If you need length of string in bytes (strlen cannot be trusted anymore because of mbstring.func_overload) you should use <?php mb_strlen($string, '8bit'); ?>.
It's the fastest way (still a way slower than strlen, though) to determine byte length of string. Other single byte character sets (ASCII, ISO-8859-1, ...) are several times slower than 8bit.
koala at example dot com ¶
18 years ago
Just did a little benchmarking (1.000.000 times with lorem ipsum text) on the mbs functions
especially mb_strtolower and mb_strtoupper are really slow (up to 100 times slower compared to normal functions). Other functions are alike-ish, but sometimes up to 5 times slower.
just be cautious when using mb_ functions in high frequented scripts.
# test runs: 1000000
# benchmarking strlen vs. mb_strlen
# normal strlen: 3.6795361042023 ms, average: 3.6795361042023E-6 ms
# mb_strlen: 5.5934538841248 ms, average: 5.5934538841248E-6 ms
ok 1 - mb_strlen is slower than strlen
# mb_strlen is 1.52 slower than strlen
#
#
# benchmarking strpos vs. mb_strpos
# normal strpos: 5.5523281097412 ms, average: 5.5523281097412E-6 ms
# mb_strlen: 31.180974960327 ms, average: 3.1180974960327E-5 ms
ok 2 - mb_strlen is slower than strlen
# mb_strpos is 5.62 slower than strpos
#
#
# benchmarking substr vs. mb_substr
# normal substr: 3.4437320232391 ms, average: 3.4437320232391E-6 ms
# mb_strlen: 3.5374181270599 ms, average: 3.5374181270599E-6 ms
ok 3 - mb_strlen is slower than strlen
# mb_substr is 1.03 slower than substr
#
#
# benchmarking strtolower vs. mb_strtolower
# normal strtolower: 4.446839094162 ms, average: 4.446839094162E-6 ms
# mb_strlen: 193.44901108742 ms, average: 0.00019344901108742 ms
ok 4 - mb_strlen is slower than strlen
# mb_strtolower is 43.5 slower than strtolower
#
#
# benchmarking strtoupper vs. mb_strtoupper
# normal strtoupper: 3.0210740566254 ms, average: 3.0210740566254E-6 ms
# mb_strlen: 340.71775603294 ms, average: 0.00034071775603294 ms
ok 5 - mb_strlen is slower than strlen
# mb_strtoupper is 112.78 slower than strtoupper
Ben ¶
16 years ago
If you find yourself without the mb string functions and can't easily change it, a quick hack replacement for mb_strlen for utf8 characters is to use a a PCRE regex with utf8 turned on.

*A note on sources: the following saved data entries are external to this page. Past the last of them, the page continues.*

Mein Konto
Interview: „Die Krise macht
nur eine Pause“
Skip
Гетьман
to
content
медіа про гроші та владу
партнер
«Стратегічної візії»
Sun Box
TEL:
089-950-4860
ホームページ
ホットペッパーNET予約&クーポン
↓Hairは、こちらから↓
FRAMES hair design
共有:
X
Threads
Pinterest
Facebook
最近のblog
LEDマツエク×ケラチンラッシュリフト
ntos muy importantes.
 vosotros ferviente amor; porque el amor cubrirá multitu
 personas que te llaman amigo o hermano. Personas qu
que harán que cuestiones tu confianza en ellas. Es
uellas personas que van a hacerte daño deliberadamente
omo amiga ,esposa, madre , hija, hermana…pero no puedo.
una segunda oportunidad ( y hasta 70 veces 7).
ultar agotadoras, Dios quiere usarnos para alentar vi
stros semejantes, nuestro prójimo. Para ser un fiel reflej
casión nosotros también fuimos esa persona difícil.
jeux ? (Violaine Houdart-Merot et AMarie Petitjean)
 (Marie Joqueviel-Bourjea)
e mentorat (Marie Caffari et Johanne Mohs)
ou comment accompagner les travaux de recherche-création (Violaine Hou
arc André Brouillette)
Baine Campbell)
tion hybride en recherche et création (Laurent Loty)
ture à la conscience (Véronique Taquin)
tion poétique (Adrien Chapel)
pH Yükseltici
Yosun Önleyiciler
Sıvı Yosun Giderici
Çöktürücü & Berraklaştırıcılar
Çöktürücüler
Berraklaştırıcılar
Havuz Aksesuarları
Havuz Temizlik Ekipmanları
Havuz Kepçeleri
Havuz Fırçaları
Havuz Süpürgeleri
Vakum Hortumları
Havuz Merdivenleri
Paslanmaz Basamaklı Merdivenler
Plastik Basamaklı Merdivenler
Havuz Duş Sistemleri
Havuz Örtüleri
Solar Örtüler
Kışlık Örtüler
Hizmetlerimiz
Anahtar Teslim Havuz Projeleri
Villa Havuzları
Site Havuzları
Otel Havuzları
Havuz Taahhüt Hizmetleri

$strlen = preg_match_all("/.{1}/us",$utf8string,$dummy);
This is basically an ugly hack which counts all single character matches, and I'd expect it to be painfully slow on large strings.
David Spector ¶
5 years ago
It may not be clear whether PHP actually supports utf-8, which is the current de facto standard character encoding for Web documents, which supports most human languages. The good news is: it does.

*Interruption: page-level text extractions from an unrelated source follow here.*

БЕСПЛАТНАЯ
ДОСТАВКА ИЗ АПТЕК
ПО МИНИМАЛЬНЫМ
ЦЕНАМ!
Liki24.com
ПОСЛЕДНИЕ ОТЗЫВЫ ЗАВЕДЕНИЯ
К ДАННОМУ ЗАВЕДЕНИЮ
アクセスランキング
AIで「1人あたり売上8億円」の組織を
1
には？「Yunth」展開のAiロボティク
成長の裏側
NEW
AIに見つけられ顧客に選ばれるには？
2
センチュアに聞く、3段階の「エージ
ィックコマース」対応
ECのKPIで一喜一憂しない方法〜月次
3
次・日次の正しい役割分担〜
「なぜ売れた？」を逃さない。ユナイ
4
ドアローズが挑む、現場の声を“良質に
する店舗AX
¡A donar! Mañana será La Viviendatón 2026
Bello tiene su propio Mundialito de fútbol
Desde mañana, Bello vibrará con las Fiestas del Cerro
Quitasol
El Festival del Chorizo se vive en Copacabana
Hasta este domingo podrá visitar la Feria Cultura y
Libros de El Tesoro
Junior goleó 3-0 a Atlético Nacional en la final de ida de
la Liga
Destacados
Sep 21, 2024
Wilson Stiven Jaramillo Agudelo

I wrote a test program which successfully reads in a utf-8 file (without BOM) and manipulates the characters using mb_substr, mb_strlen, and mb_strpos (mb_substr should normally be avoided, as it must always start its search at character position 0).

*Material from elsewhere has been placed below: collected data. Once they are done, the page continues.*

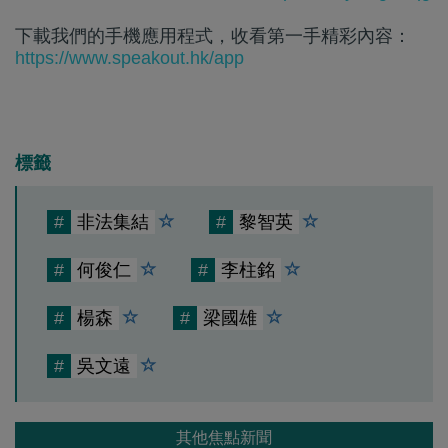
下載我們的手機應用程式，收看第一手精彩內容：
https://www.speakout.hk/app
標籤
#
非法集結
#
黎智英
#
何俊仁
#
李柱銘
#
楊森
#
梁國雄
#
吳文遠
其他焦點新聞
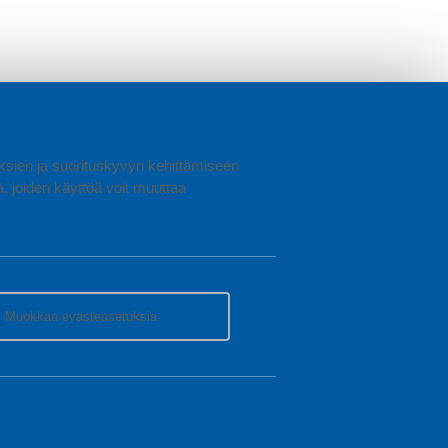
uuksien ja suorituskyvyn kehittämiseen
joiden käyttöä voit muuttaa
Muokkaa evästeasetuksia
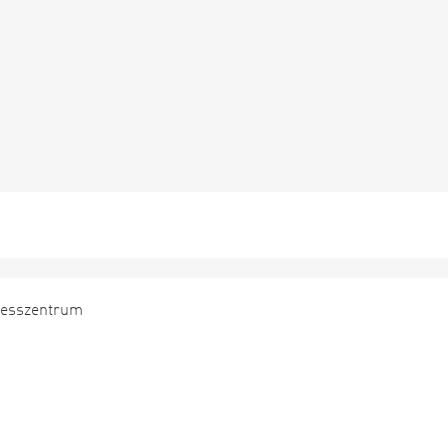
esszentrum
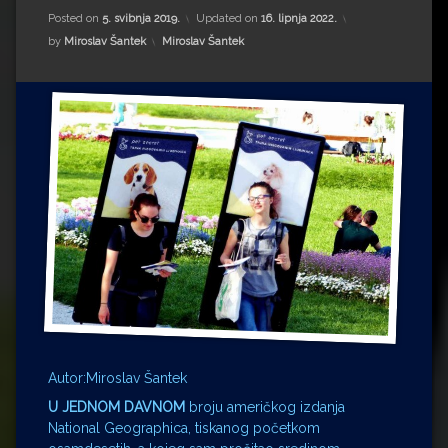
Impressum
Milenko Strižak
Posted on
5. svibnja 2019.
Updated on
16. lipnja 2022.
Kategorije:
by
Miroslav Šantek
Miroslav Šantek
Drugi autori
Drugi autori
Matea Andrić
Ljiljana Lekanić-Kljaić
Željko Krznarić
Mario Lovreković
Miroslav Šantek
Autor:Miroslav Šantek
U JEDNOM DAVNOM
broju američkog izdanja
National Geographica, tiskanog početkom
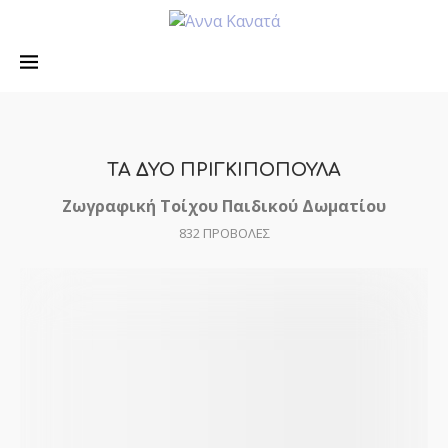
ΤΑ ΔΥΟ ΠΡΙΓΚΙΠΟΠΟΥΛΑ
Ζωγραφική Τοίχου Παιδικού Δωματίου
832
ΠΡΟΒΟΛΕΣ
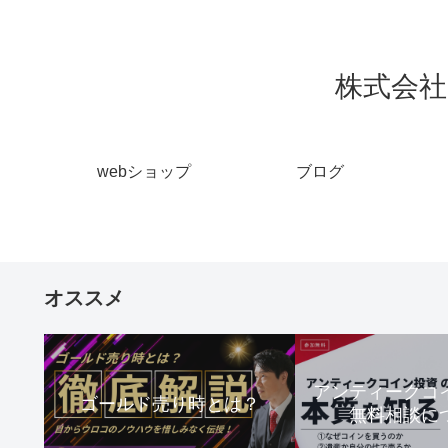
株式会社 
webショップ
ブログ
オススメ
アンティーク
ゴールド売り時とは？
無料相談に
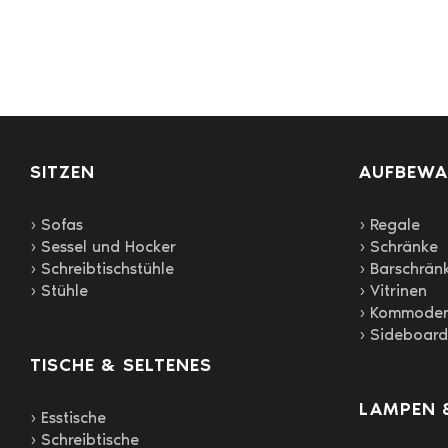
auf.
Die
Optionen
können
auf
der
Produktseite
SITZEN
AUFBEW
gewählt
werden
› Sofas
› Regale
› Sessel und Hocker
› Schränke
› Schreibtischstühle
› Barschrän
› Stühle
› Vitrinen
› Kommode
› Sideboard
TISCHE & SELTENES
LAMPEN 
› Esstische
› Schreibtische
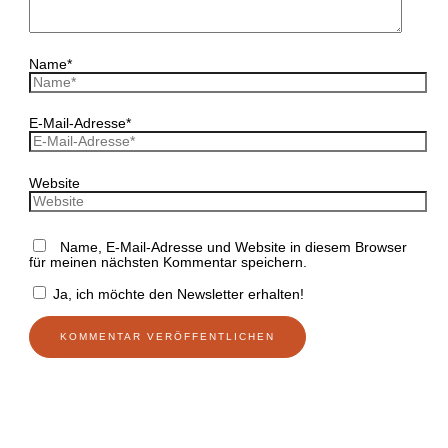
Name*
E-Mail-Adresse*
Website
Name, E-Mail-Adresse und Website in diesem Browser
für meinen nächsten Kommentar speichern.
Ja, ich möchte den Newsletter erhalten!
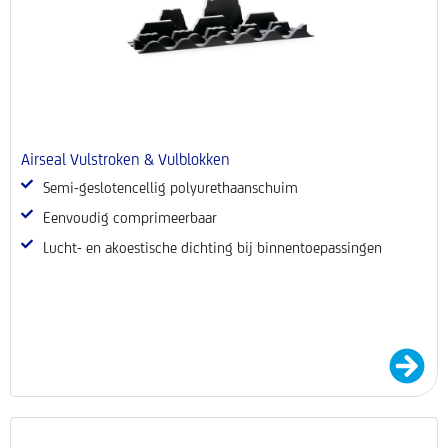
Airseal Vulstroken & Vulblokken
Semi-geslotencellig polyurethaanschuim
Eenvoudig comprimeerbaar
Lucht- en akoestische dichting bij binnentoepassingen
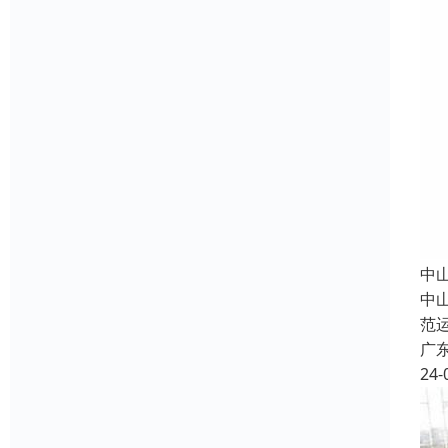
中
中
范
广
24-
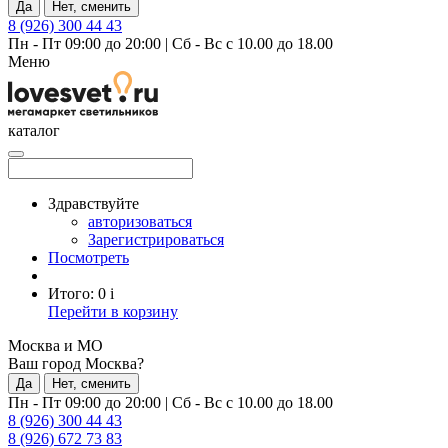
Да
Нет, сменить
8 (926) 300 44 43
Пн - Пт 09:00 до 20:00
|
Сб - Вс с 10.00 до 18.00
Меню
каталог
Здравствуйте
авторизоваться
Зарегистрироваться
Посмотреть
Итого:
0
i
Перейти в корзину
Москва и МО
Ваш город Москва?
Да
Нет, сменить
Пн - Пт 09:00 до 20:00
|
Сб - Вс с 10.00 до 18.00
8 (926) 300 44 43
8 (926) 672 73 83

The results with a variety of Unicode test characters in utf-8 encoding, up to four bytes in length, were mostly correct, except that accent marks were always mistakenly treated as separate characters instead of being combined with the previous character; this problem can be worked around by programming, when necessary.